However, there are some situations where attracting ant-guards may be detrimental, most obviously during flowering. Being flightless, ants are generally ineffective as pollinators themselves and may also reduce pollen viability due to the antibiotic secretions used in nest hygiene [17], [18]. Additionally they may reduce visitation and disrupt pollination by stealing nectar or threatening incoming pollinators (e.g., [2], [19], [20]), resulting in decreased seed set [1]; this is especially damaging where plants are self-incompatible and rely on limited supplies of outcrossed pollen [21]. Ant attendance at flowers can therefore reduce plant fitness (e.g., [3], [22], [23]), and are only encouraged onto inflorescences by EFNs where their anti-herbivore benefits outweigh possible costs.

Perhaps for this reason, ants are repelled from certain flower species in response to contact with mechanical barriers such as trichomes, or through chemical deterrents including flower scent [24], [25]. Thus, obligate potential flower visitors may be attracted to floral scents while facultative visitors such as ants may be repelled [26]. Most work on ant-floral conflict has focused on Acacia, both in Africa and the Neotropics, where repellence by floral scent has been demonstrated [27], [28], [29], [30]; in these cases volatile organic chemicals (VOCs) released by young Acacia inflorescences repel the resident ant-guards for a few hours, allowing pollinators free access. Some VOCs from pollen may mimic ant alarm pheromones, and these VOCs peak in the myrmecophtye A. seyal fistula during dehiscence [30]. Other temperate and tropical plant species have also been found to possess VOC ant-repellence [30], [31], [32], [33], [34].

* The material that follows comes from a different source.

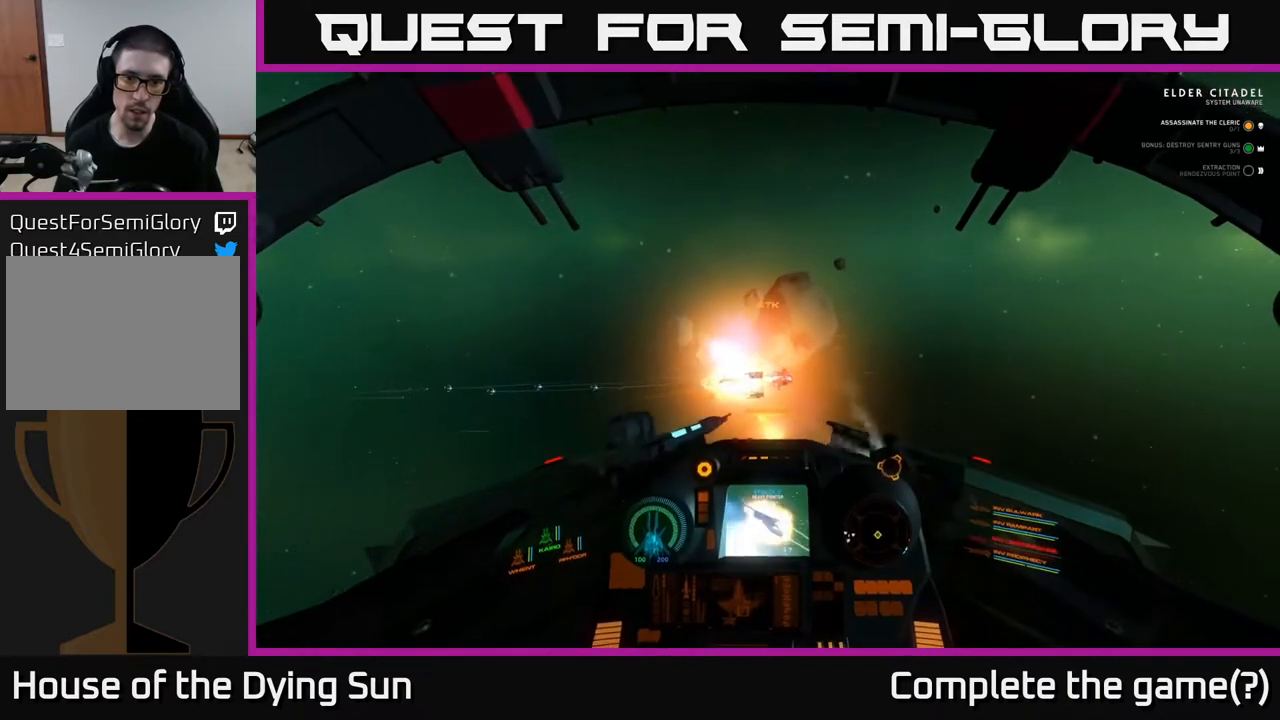
{"buttons": [], "left_stick": "down", "right_stick": "center", "events": [[117, "L2", "up"], [250, "Y", "down"], [350, "Y", "up"], [367, "left_stick", "down"]]}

In most cases to date this repellence involves a pollen- or anther-derived scent, transferable though “pollen-wiping” (e.g., [27], [35]). As yet, however, the range of plant species studied is small and the causes of repellence poorly understood. Where ant-repellence has been identified in non-ant-plants its function is less obvious, as the costs and benefits of ant attendance at flowers have only rarely been tested (e.g., [2], [3], [20]). Is ant repellence selected to reduce aggression towards pollinators, or to prevent nectar theft, or is it due to pleiotropic effects on other floral traits? This study aimed to identify patterns of occurrence of repellence in the following ways:

  1. Which plant species possess ant-repellent traits and what form do those traits take: are they effective over a long range or do ants have to contact the flowers?
  2. What plant and floral traits are correlated with floral ant-repellence? If repellence is adaptive it may be commoner in species investing most heavily in flowers (e.g., in advertisements such as copious pollen or large nectar volumes), and less common in plant species that limit access to rewards through morphological traits. If there is a relationship between rewards and/or accessibility then repellence may also relate to phylogeny and/or to pollination syndrome.
  3. How effective are ant-repellent traits against different functional groups of ant species? If such traits function to reduce threats to pollinators, they might be selectively targeted at larger predatory ants.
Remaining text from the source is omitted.